TASK ITEM -
Among the entries below, find the lines with the word "called" and copy them.

RECORDS SUPPLIED -
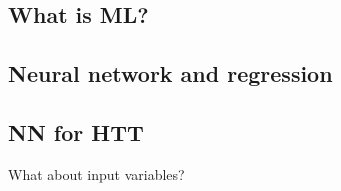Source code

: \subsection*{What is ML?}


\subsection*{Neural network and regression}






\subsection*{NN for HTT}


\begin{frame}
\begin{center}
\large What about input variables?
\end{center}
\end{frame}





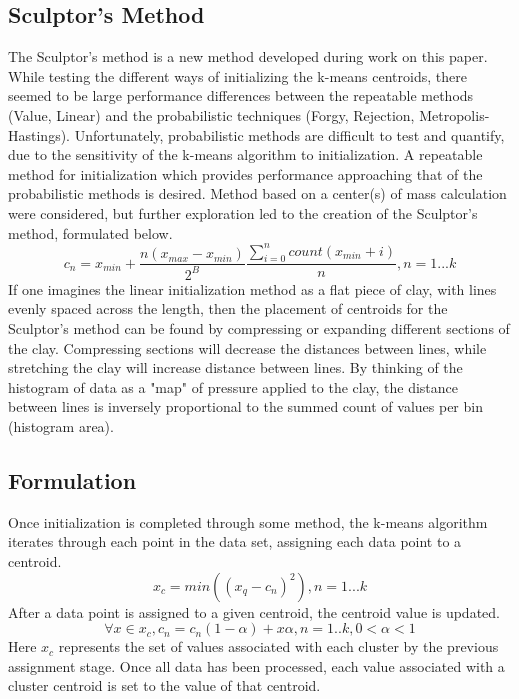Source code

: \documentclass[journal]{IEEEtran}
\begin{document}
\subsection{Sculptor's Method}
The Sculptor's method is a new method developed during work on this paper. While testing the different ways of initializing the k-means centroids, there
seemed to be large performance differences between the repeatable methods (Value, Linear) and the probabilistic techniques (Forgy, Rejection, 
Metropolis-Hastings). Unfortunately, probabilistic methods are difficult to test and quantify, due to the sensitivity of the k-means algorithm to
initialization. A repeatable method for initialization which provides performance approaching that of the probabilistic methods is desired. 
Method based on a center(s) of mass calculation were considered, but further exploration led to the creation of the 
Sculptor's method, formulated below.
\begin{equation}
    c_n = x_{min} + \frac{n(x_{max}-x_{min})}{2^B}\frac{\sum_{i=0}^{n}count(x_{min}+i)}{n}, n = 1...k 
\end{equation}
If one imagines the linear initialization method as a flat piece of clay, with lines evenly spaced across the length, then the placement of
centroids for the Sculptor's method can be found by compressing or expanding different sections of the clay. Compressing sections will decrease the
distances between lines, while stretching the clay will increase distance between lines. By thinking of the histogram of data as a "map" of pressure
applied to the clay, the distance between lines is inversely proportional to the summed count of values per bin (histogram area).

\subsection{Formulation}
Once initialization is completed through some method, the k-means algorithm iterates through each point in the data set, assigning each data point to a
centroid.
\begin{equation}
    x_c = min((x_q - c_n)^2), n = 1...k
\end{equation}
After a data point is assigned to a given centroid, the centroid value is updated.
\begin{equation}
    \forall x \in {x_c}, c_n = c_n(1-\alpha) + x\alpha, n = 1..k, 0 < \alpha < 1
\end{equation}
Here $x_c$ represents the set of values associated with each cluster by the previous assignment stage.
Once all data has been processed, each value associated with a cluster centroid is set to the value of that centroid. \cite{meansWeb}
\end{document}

...

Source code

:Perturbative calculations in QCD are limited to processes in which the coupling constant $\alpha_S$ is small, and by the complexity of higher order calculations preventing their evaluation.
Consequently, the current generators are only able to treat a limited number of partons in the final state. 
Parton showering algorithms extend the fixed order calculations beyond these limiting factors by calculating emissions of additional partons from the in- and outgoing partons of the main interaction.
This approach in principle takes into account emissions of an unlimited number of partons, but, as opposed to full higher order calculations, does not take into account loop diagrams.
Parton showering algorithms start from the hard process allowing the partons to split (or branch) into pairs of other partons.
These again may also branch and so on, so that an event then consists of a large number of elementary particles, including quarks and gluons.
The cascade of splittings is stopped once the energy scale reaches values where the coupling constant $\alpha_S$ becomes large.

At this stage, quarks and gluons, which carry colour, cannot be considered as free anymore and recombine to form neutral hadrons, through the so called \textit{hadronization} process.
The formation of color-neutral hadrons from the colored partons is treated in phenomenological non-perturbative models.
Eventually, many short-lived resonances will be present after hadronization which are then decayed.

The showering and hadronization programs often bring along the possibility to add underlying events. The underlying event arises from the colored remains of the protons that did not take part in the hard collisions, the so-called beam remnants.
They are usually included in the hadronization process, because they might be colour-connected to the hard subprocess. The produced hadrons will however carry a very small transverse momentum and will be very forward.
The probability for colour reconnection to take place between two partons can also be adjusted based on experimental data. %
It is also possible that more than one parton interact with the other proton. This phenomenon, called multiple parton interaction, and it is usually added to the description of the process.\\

RESULT BELOW -
At this stage, quarks and gluons, which carry colour, cannot be considered as free anymore and recombine to form neutral hadrons, through the so called \textit{hadronization} process.
The showering and hadronization programs often bring along the possibility to add underlying events. The underlying event arises from the colored remains of the protons that did not take part in the hard collisions, the so-called beam remnants.
It is also possible that more than one parton interact with the other proton. This phenomenon, called multiple parton interaction, and it is usually added to the description of the process.\\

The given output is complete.